One usually starts somewhere. An image out of a memory, or a dream. Some interesting error of interpretation, a metaphor taken literally, a what-if possibility that lodged in the brain and is begging to have its implications explored. What if the world really were flat? What if numbers were characters you could meet on the street? What if there were a god who collected people's memories in a bottle? What if time flowed backwards, what if Napoleon had died in infancy, what if you woke up one morning and found yourself to be a giant cockroach?

These starting ideas can be about other things than the state of the game world. They can be ideas about genre ("I'd like to write a Western."). They can be ideas about presentation: the voice you're going to use to narrate the game, an attitude, a style, a programming trick that no one has tried yet. These are all valid seeds -- the kind of thing you can take and start writing with -- and they can come from anywhere or nowhere.

Here's the thing: in my experience the best games are generated when I start with more than one of these ideas, preferably ones that don't obviously go together. "I'm going to write a game set in the Wild West" is okay, but it doesn't generate any conflicts; it doesn't produce any story. "I'm going to write a game about a mute woman in the Wild West who is, unbeknownst to those around her, actually a correspondent for an important newspaper" suggests places to go. Why is the woman doing this? How did she get started? Whom does she meet? Who takes her for granted, and who sees her for what she is? What is her attitude to her handicap? How is this going to affect the gameplay?

This idea by no means provides a whole plot or setting, but it has potential. And ideally it should be combined with a couple of other ideas that have nothing (at first glance) to do with that premise.

This needn't mean making the plot hopelessly complicated; it just means giving the game multiple distinct elements that can be yoked together. As mentioned, this can generate new and productive questions. It also decreases the risk that what you're about to come up with is a hopeless cliché.

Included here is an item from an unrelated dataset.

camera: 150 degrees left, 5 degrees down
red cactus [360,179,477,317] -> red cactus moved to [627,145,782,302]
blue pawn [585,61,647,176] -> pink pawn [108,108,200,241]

[A brief digression about clichés. The problem with them isn't that they present ideas that people have seen before, but that they allow the author to rely on a crutch -- the tried-and-obvious, the generic -- instead of inventing something afresh. You want to write a game with dragons and elves? Fine. But do the work of reinventing the dragons and elves yourself. Ask yourself the questions over again, and don't be satisfied with the prepackaged answers: What do they look like? What do they do? Where do they come from? People like to remark on the fact that Andrew Plotkin has written award-winning games using two of the settings (caves, one's apartment) that are considered most tedious and overdone; the point isn't that he possesses mystical Zarfian Powers, but that he understands the process of imagining something anew. Imagination is, perhaps counterintuitively, a discipline; the good news is that, like other disciplines, it can be cultivated actively.]

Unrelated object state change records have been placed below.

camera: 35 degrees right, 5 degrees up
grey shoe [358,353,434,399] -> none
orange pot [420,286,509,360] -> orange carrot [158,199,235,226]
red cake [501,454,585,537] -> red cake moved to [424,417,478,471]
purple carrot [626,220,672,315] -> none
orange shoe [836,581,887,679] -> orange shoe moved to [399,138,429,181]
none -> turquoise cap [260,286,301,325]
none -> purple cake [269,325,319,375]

There are a whole host of ways to get at these multi-pronged ideas. Take two unlike genres and ram them together to see what they produce (Elves in 1890s New York. Aliens land in Heian Japan. A cyberpunk comedy of manners.). Pull together thoughts you had intended to use in two different games. Take some obvious or easy assumption and warp it (the cute child you were going to have accost the PC asking for help now becomes menacing or threatening somehow instead.).

And sometimes things may come to you even when you're not looking, and demand to be admitted, which is why I am constantly scribbling IF-related notes into the notebook I supposedly use for schoolwork. The bell on the darkened lake shore, in Metamorphoses, comes from a class I had on Japanese art; the gondolier's cloak is a reference to the dark cloaks of the assassins in Gene Wolfe's work; the faces on the side of the gondola are the upturned faces in hell in What Dreams May Come. The obsession with clockwork is partly a nod to Myst, partly a bow to the machinery in Umberto Eco's Island of the Day Before. The cistern is an actual cistern I saw in Greece, though the paintings on the walls I imported from elsewhere. And so on.